Bernie Madoff, the mastermind of the biggest financial fraud in history, died recently at the age of 82 in a prison in North Carolina, to bring to mind the story of another fraudster known as Victor Lustig, who died 75 years ago in an American prison.

In a report published in the French newspaper L'Espoir de Saint-Sauveur, the writer Charles de Saint-Sauveur says that Madoff was able, through a major fraud, to reap, starting in December 2008, sums estimated at $ 65 billion, before falling into the hands of the police and being sentenced in a year. 2019, with 150 years in prison.

Similar conditions

Madoff, who died on April 14, submitted a request for release in 2020 due to his deteriorating health, stressing that he had a kidney disease and would not be able to live more than 18 months, but the US authorities ignored his request, before he actually passed away a few days ago. .

And 75 years before this incident, one of the most famous fraudsters of the twentieth century, Victor Lustig, also known as "Robert V Miller", died in similar circumstances, after 11 years in Alcatraz Prison in San Francisco Bay.

Madoff leaves the US Federal Court after a hearing on March 10, 2009 in New York (French)

Lustig died at the Federal Prisoner Health Center in Springfield on March 11, 1947, after suffering pneumonia and not receiving adequate treatment, after he submitted 1,192 medical requests during his 11 years in prison, and the authorities constantly ignored his requests in the belief that he was lying Out of jail.

From Paris to the United States

There is a lot of mystery surrounding the story of Victor Lustig, or Robert V Miller, especially since he used about 40 pseudonyms during the various scams.

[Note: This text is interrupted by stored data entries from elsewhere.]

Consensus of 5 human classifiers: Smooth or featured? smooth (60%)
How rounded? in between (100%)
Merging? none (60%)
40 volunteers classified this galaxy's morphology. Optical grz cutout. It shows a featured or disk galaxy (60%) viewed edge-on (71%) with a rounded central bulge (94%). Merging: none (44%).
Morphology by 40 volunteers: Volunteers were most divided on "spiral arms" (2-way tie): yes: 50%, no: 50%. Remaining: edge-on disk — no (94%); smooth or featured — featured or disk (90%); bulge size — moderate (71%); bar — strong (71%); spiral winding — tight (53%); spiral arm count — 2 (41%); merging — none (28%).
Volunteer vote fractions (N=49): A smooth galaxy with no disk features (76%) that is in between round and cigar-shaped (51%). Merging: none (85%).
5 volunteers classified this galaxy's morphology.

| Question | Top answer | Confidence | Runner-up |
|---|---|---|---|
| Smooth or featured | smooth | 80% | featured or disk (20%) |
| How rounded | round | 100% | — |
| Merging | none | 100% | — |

Lustig was born in 1890 in the Czech Republic at the time of the Austro-Hungarian Empire, and was quickly known for his wit and ability to learn foreign languages, and he mastered 5 languages, including English and French.

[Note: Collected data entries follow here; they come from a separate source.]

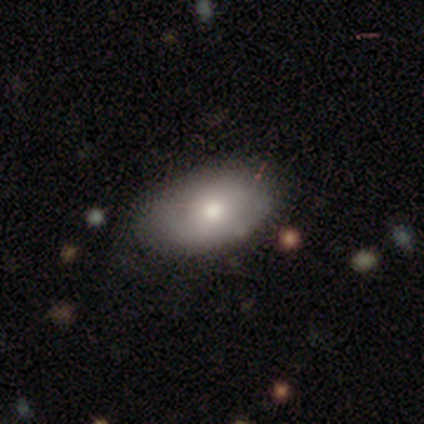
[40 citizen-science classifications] smooth 57%, featured or disk 42%, star or artifact 0%. Down the decision tree: how rounded — in between (96%); merging — none (62%).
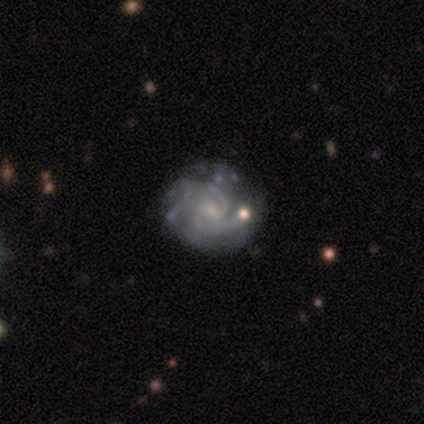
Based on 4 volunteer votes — Smooth or featured? 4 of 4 (100%) said featured or disk. Edge-on disk? 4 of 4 (100%) said no. Bar? 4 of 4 (100%) said no. Spiral arms? 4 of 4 (100%) said yes. Spiral winding? 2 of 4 (50%, tied with medium) said tight. Spiral arm count? 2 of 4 (50%, tied with can't tell) said 3. Bulge size? 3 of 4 (75%) said small. Merging? 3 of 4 (75%) said none.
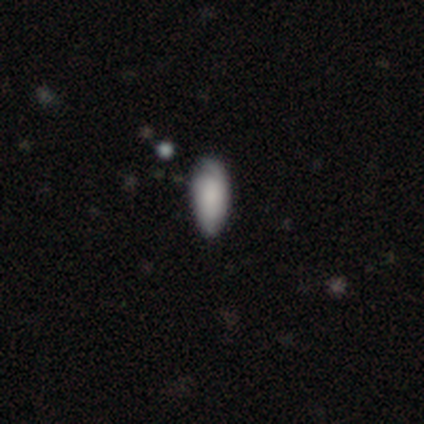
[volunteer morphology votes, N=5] A smooth galaxy with no disk features (80%) that is in between round and cigar-shaped (75%).

Vote fractions:
- Smooth or featured? smooth: 80% / featured or disk: 20% / star or artifact: 0%
- How rounded? in between: 75% / cigar-shaped: 25% / round: 0%
- Merging? none: 60% / minor disturbance: 40% / major disturbance: 0% / merger: 0%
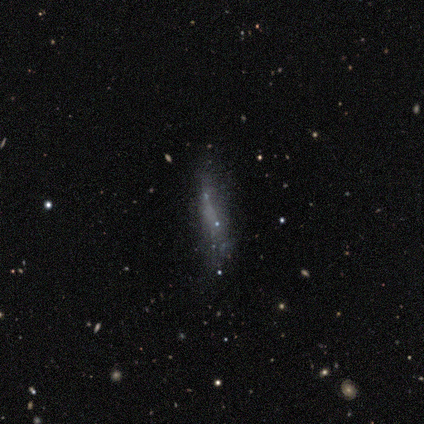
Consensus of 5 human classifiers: Volunteers were most divided on "merging" (3-way tie): none: 33%, minor disturbance: 33%, major disturbance: 33%, merger: 0%. More confident: how rounded — cigar-shaped (100%); smooth or featured — smooth (60%).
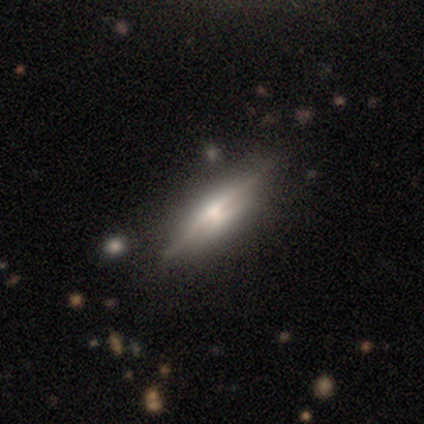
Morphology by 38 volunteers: Smooth or featured?
  - featured or disk: 82% *
  - smooth: 18%
  - star or artifact: 0%
Edge-on disk?
  - yes: 94% *
  - no: 6%
Edge-on bulge?
  - rounded: 66% *
  - boxy: 31%
  - none: 3%
Merging?
  - none: 84% *
  - minor disturbance: 13%
  - major disturbance: 3%
  - merger: 0%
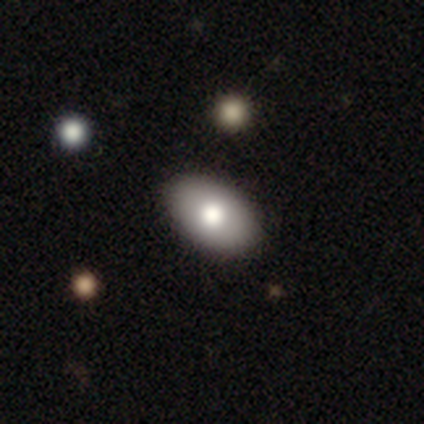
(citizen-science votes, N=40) A smooth galaxy with no disk features (85%) that is in between round and cigar-shaped (100%). Merging: none (92%).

His parents dreamed of their son becoming a lawyer or a diplomat, but he chose to take another path that would lead him to achieve his rich-quick ambitions.

He began his life as a gangster on the sidewalks of Paris, and became famous for a scar on his left cheek due to a brawl in a nightclub.

Later, he changed his field of activity to target passengers of luxury ships crossing the Atlantic, specifically the wealthy seeking luxury and entertainment.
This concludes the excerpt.